Serbien, Mazedonien, Bosnien-Herzegowina: Sind das wirklich sichere Herkunftsländer?
Gut ein Fünftel der bislang 115 000 Asylanträge in Deutschland stammt 2014 von Bürgern Serbiens, Mazedoniens und Bosnien-Herzegowinas. Fast alle sind Roma, ihre Anerkennungsrate tendiert gegen null. Mit der Gesetzesänderung über sichere Herkunftsländer würden sie generell abgewiesen.
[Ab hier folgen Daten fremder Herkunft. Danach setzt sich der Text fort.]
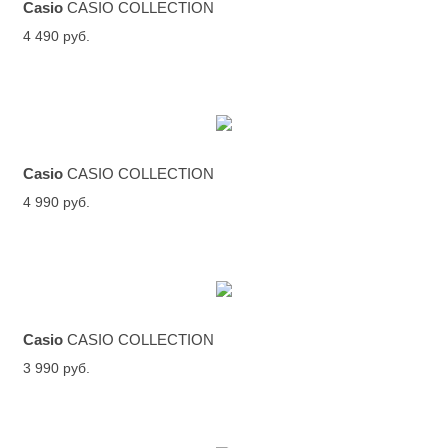
Casio
CASIO COLLECTION
4 490 руб.
Casio
CASIO COLLECTION
4 990 руб.
Casio
CASIO COLLECTION
3 990 руб.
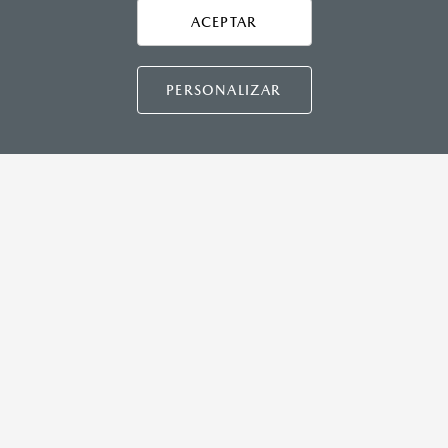
Asistencia vial
ACEPTAR
CONTÁCTANOS
Manuales del propietario
Preguntas frecuentes
PERSONALIZAR
Mapa de sitio
DISTRIBUIDORES MAZDA
NUESTRAS POLÍTICAS
COMUNIDAD MAZDA
CONTÁCTANOS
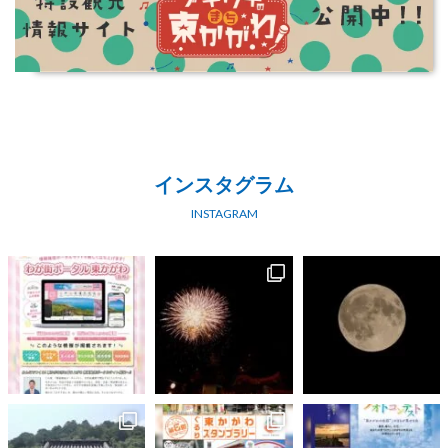
インスタグラム
INSTAGRAM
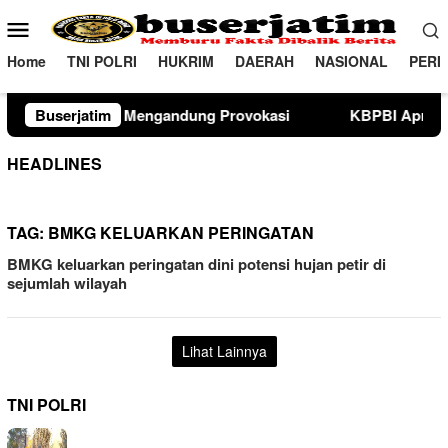
Loncat
Menu
ke
Mobile
konten
Home
TNI POLRI
HUKRIM
DAERAH
NASIONAL
PERI
ngandung Provokasi
Buserjatim
KBPBI Apresiasi Komitmen Kapolri
HEADLINES
TAG:
BMKG KELUARKAN PERINGATAN
BMKG keluarkan peringatan dini potensi hujan petir di
sejumlah wilayah
Lihat Lainnya
TNI POLRI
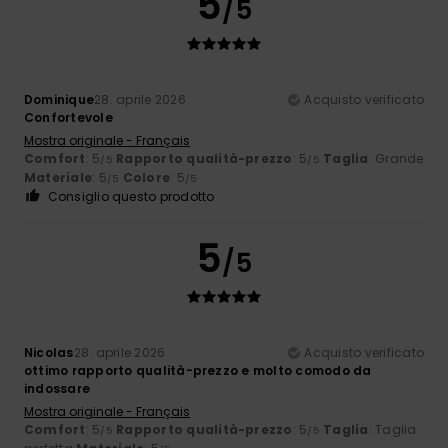
5
/5
Dominique
28. aprile 2026
Acquisto verificato
Confortevole
Mostra originale - Français
Comfort
: 5
Rapporto qualità-prezzo
: 5
Taglia
: Grande
/5
/5
Materiale
: 5
Colore
: 5
/5
/5
Consiglio questo prodotto
5
/5
Nicolas
28. aprile 2026
Acquisto verificato
ottimo rapporto qualità-prezzo e molto comodo da
indossare
Mostra originale - Français
Comfort
: 5
Rapporto qualità-prezzo
: 5
Taglia
: Taglia
/5
/5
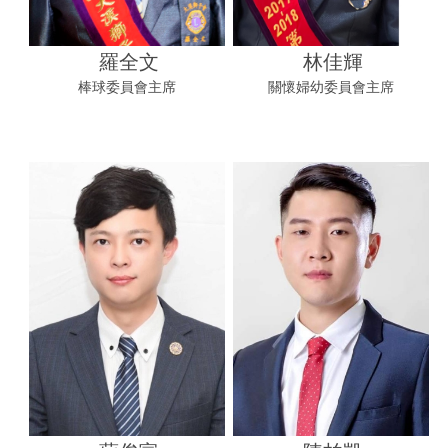
羅全文
林佳輝
棒球委員會主席
關懷婦幼委員會主席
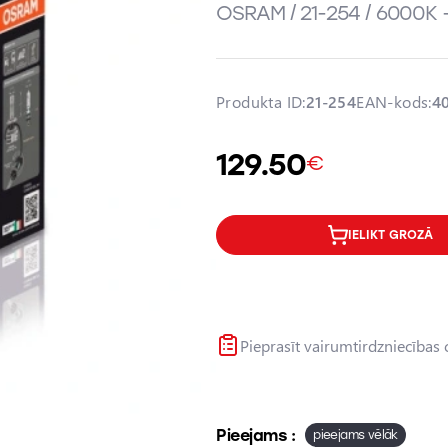
OSRAM / 21-254 / 6000K -
Produkta ID:
21-254
EAN-kods:
4
129.50
€
IELIKT GROZĀ
Pieprasīt vairumtirdzniecības
Pieejams :
pieejams vēlāk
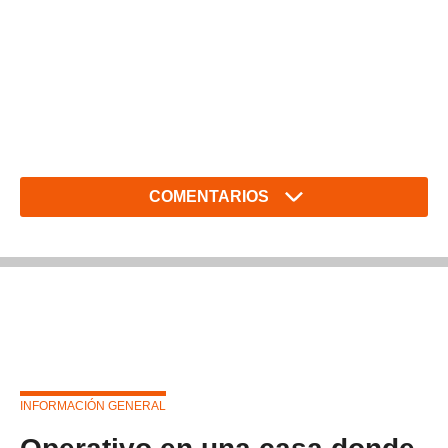
COMENTARIOS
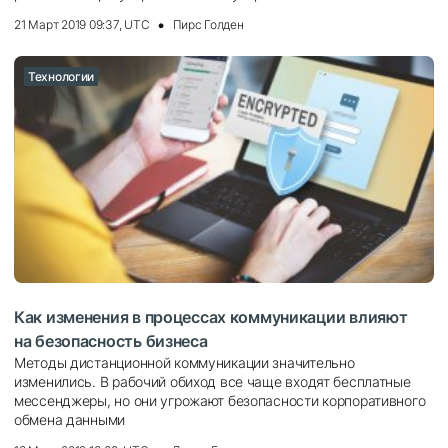
21 Март 2019 09:37, UTC
Пирс Голден
Технологии
Как изменения в процессах коммуникации влияют
на безопасность бизнеса
Методы дистанционной коммуникации значительно
изменились. В рабочий обиход все чаще входят бесплатные
мессенджеры, но они угрожают безопасности корпоративного
обмена данными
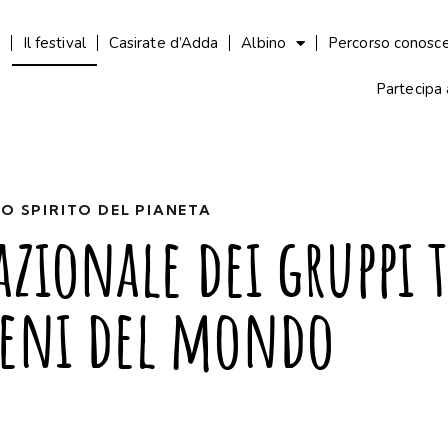
Il festival
Casirate d’Adda
Albino
Percorso conosc
Partecipa a
LO SPIRITO DEL PIANETA
azionale dei gruppi t
eni del mondo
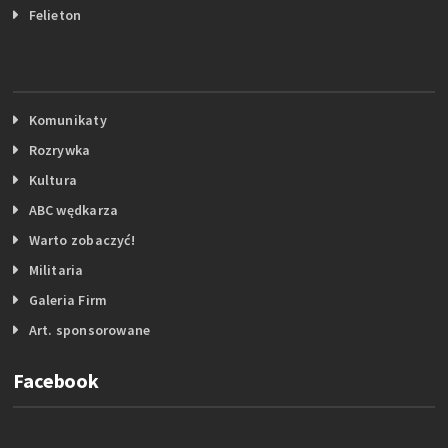
Felieton
Komunikaty
Rozrywka
Kultura
ABC wędkarza
Warto zobaczyć!
Militaria
Galeria Firm
Art. sponsorowane
Facebook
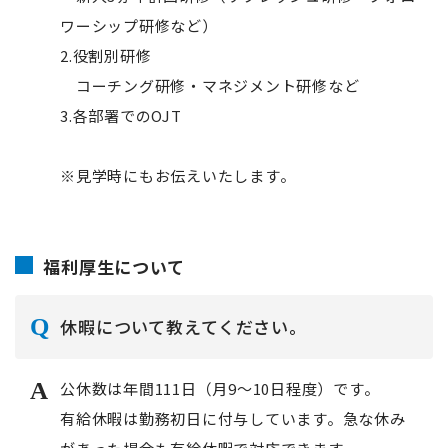
ワーシップ研修など）
2.役割別研修
コーチング研修・マネジメント研修など
3.各部署でのOJT
※見学時にもお伝えいたします。
福利厚生について
休暇について教えてください。
公休数は年間111日（月9～10日程度）です。
有給休暇は勤務初日に付与しています。急な休み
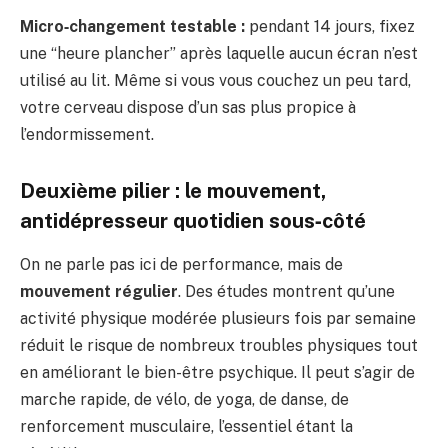
Micro‑changement testable :
pendant 14 jours, fixez
une “heure plancher” après laquelle aucun écran n’est
utilisé au lit. Même si vous vous couchez un peu tard,
votre cerveau dispose d’un sas plus propice à
l’endormissement.
Deuxième pilier : le mouvement,
antidépresseur quotidien sous‑côté
On ne parle pas ici de performance, mais de
mouvement régulier
. Des études montrent qu’une
activité physique modérée plusieurs fois par semaine
réduit le risque de nombreux troubles physiques tout
en améliorant le bien-être psychique. Il peut s’agir de
marche rapide, de vélo, de yoga, de danse, de
renforcement musculaire, l’essentiel étant la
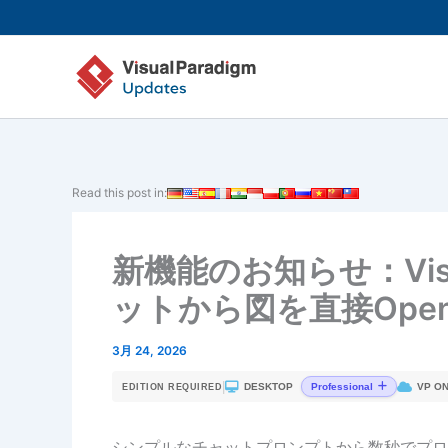
内
容
を
ス
キ
ッ
プ
Read this post in:
新機能のお知らせ：Visua
ットから図を直接Ope
3月 24, 2026
|
DESKTOP
VP ON
Professional
EDITION REQUIRED
シンプルなチャットプロンプトから数秒でプロ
Auf dem Balkan stehen die Roma am Ende der sozialen Leiter, werden diskriminiert. Doch systematische Verfolgung gibt es nicht. Brutale Angriffe wie in den EU-Ländern Ungarn, Slowakei, Tschechien oder Frankreich sind hier weitgehend unbekannt. Das Problem: Die drei neuen „sicheren Drittländer“ kämpfen mit einer dramatischen sozialen Misere. Ihnen droht der Staatsbankrott. Schon die offizielle Arbeitslosigkeit liegt bei rund 30 Prozent. In Serbien wird die Zahl der Roma auf zwischen 250 000 und 600 000 geschätzt. Auf dem Papier genießen in Serbien alle Bürger ausreichenden Schutz des Staates. Dennoch werden insbesondere Schwule und Lesben, aber auch Angehörige ethnischer Minderheiten diskriminiert. Sie sind nicht nur verbalen, sondern manchmal auch physischen Angriffen ausgesetzt.
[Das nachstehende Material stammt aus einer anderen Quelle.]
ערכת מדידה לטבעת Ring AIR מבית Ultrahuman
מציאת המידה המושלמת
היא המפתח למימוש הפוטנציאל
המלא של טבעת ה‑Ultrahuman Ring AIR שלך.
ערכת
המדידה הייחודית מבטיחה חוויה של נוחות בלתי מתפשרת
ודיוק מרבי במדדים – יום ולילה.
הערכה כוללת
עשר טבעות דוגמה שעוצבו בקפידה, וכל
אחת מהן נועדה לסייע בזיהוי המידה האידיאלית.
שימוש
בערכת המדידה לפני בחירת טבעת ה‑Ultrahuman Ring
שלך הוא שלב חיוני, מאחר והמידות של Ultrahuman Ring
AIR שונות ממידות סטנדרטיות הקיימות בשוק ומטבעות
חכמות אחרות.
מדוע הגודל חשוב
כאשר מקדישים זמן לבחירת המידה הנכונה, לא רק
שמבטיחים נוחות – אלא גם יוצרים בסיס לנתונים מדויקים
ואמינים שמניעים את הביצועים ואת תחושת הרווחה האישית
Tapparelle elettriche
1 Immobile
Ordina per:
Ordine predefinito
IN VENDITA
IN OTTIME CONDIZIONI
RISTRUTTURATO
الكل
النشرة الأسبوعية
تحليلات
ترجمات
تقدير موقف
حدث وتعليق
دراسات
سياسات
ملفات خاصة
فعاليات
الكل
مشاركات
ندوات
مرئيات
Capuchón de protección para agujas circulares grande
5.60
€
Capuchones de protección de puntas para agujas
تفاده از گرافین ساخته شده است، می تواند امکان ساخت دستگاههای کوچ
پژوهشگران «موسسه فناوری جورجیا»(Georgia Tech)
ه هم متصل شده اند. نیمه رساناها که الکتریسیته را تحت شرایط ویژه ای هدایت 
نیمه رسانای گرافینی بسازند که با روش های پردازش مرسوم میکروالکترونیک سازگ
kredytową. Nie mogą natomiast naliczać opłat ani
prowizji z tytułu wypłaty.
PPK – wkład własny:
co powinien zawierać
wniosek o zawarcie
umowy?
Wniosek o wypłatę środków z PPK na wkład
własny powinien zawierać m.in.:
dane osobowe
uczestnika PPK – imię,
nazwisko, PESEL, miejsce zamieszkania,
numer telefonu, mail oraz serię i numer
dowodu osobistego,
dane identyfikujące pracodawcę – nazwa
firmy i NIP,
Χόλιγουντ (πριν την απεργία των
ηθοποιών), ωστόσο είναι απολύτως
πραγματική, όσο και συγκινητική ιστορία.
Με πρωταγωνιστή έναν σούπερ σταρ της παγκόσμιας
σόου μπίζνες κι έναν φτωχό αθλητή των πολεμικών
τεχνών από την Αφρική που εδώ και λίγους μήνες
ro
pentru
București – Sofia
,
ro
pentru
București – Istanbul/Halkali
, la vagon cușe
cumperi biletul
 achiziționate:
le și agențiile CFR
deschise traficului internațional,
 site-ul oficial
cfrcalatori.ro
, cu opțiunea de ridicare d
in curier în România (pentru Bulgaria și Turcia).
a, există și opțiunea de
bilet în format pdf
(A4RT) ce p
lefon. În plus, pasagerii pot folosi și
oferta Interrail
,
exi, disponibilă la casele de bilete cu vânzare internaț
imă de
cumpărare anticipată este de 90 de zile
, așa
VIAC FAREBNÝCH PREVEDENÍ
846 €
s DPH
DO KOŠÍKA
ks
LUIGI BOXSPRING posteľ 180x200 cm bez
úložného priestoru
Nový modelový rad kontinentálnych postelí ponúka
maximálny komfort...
Auch in Mazedonien ist der Rassismus gegen die etwa 150 000 Roma eher weniger entwickelt als etwa im EU-Staat Bulgarien. Doch weil EU-Staaten wie Deutschland in den vergangenen Jahren einen zunehmenden politischen Druck ausgeübt haben, damit Leute aus Südosteuropa (insbesondere Roma) nicht während der kalten Wintermonate in EU-Europa um Asyl ersuchen, kommt es an den Grenzen zu einem „ethnischen Screening“. Roma werden einfach nicht mehr in die Busse gelassen, die in Richtung EU fahren, oder es werden spezielle Vermerke in ihren Pässen gemacht. Das Absurde ist, dass gerade der Druck aus der EU die Diskriminierung auf dem Balkan fördert.
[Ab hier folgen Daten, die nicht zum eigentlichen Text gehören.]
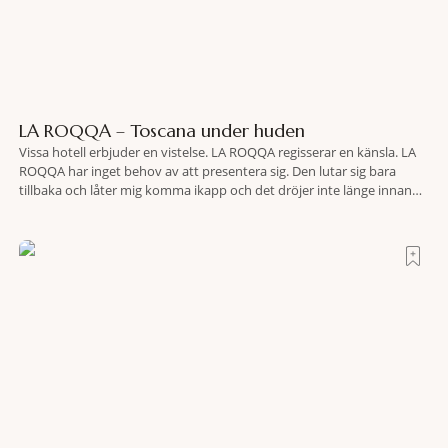
LA ROQQA – Toscana under huden
Vissa hotell erbjuder en vistelse. LA ROQQA regisserar en känsla. LA
ROQQA har inget behov av att presentera sig. Den lutar sig bara
tillbaka och låter mig komma ikapp och det dröjer inte länge innan
jag inser att hotellet har en alldeles egen koreografi. Ovanför Porto
Ercoles pastellfasader, där hamnen rör sig i långsamma bågformer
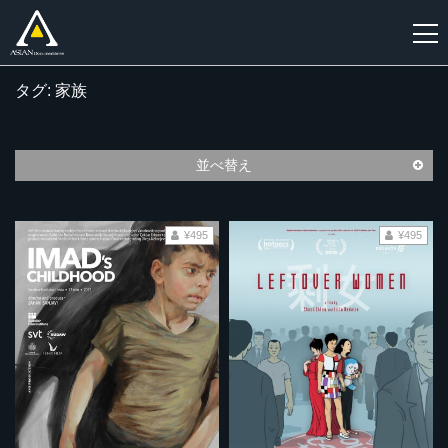
タグ: 家族
新
規
登
並べ替え
録
¥495
¥495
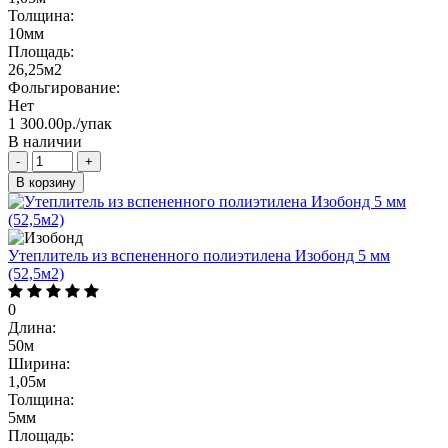
Толщина:
10мм
Площадь:
26,25м2
Фольгирование:
Нет
1 300.00р./упак
В наличии
-
+
В корзину
Утеплитель из вспененного полиэтилена Изобонд 5 мм
(52,5м2)
0
Длина:
50м
Ширина:
1,05м
Толщина:
5мм
Площадь:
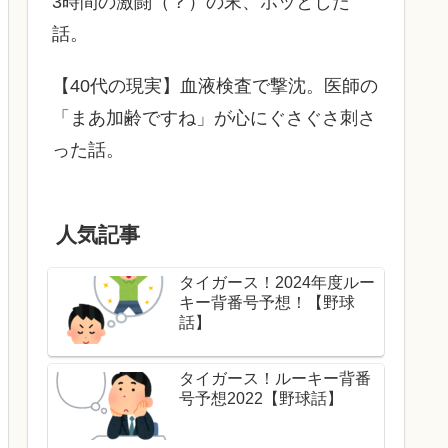
3時間の激闘（？）の末、ホッとした
話。
【40代の現実】血液検査で撃沈。医師の
「まあ加齢ですね」が心にぐさぐさ刺さ
った話。
人気記事
タイガース！2024年度ルー
キー背番号予想！【野球
話】
タイガース！ルーキー背番
号予想2022【野球話】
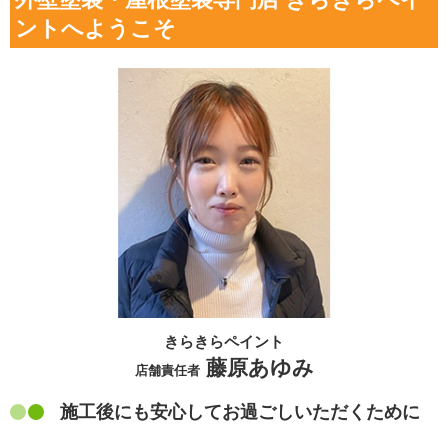
ントへようこそ
きらきらペイント
藤原あゆみ
店舗責任者
施工後にも安心してお過ごしいただくために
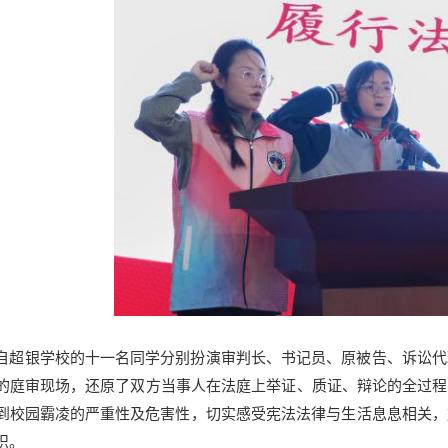
自超银学校的十一名同学分别扮演审判长、书记员、原被告、诉讼代
的庭审现场，还原了双方当事人在法庭上举证、质证、辩论的全过程
到校园霸凌的严重性及危害性，切实感受宪法法律与生活息息相关，
识。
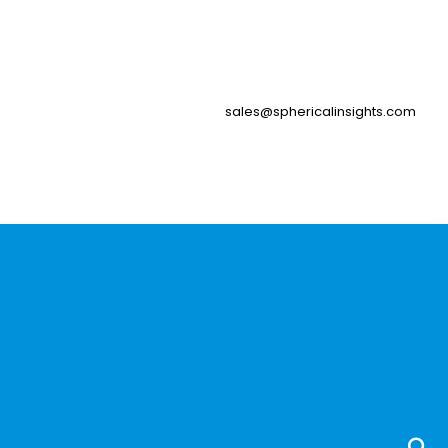
sales@sphericalinsights.com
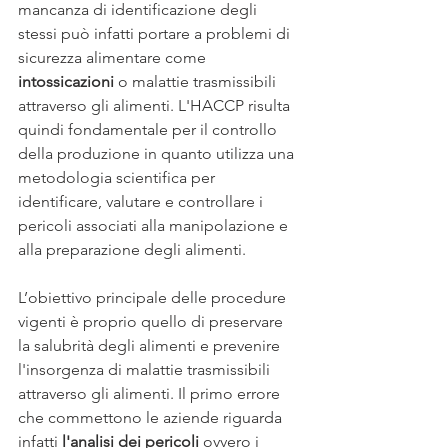
mancanza di identificazione degli 
stessi può infatti portare a problemi di 
sicurezza alimentare come 
intossicazioni
 o malattie trasmissibili 
attraverso gli alimenti. L'HACCP risulta 
quindi fondamentale per il controllo 
della produzione in quanto utilizza una 
metodologia scientifica per 
identificare, valutare e controllare i 
pericoli associati alla manipolazione e 
alla preparazione degli alimenti. 
L’obiettivo principale delle procedure 
vigenti è proprio quello di preservare 
la salubrità degli alimenti e prevenire 
l'insorgenza di malattie trasmissibili 
attraverso gli alimenti. Il primo errore 
che commettono le aziende riguarda 
infatti 
l'analisi dei pericoli
 ovvero i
In Bosnien-Herzegowina kann der Staat, der auf der Nachkriegsverfassung von Dayton beruht, die Rechte von Minderheiten nicht ausreichend schützen. So werden Leute, die sich nicht ethnisch definieren oder einer Minderheit angehören (Roma, Ukrainer, Juden) durch die Verfassung diskriminiert, wie der Europäische Gerichtshof für Menschenrechte 2009 feststellte. Das heißt nicht, dass diese Leute im Alltag unterdrückt werden. Sicher ist aber, dass der bosnische Rechtsstaat so wenig entwickelt ist und unter einem so starken Einfluss von Parteiinteressen steht, dass Bürger oft nicht zu ihrem Recht kommen. In Bosnien leben etwa 80 000 Roma.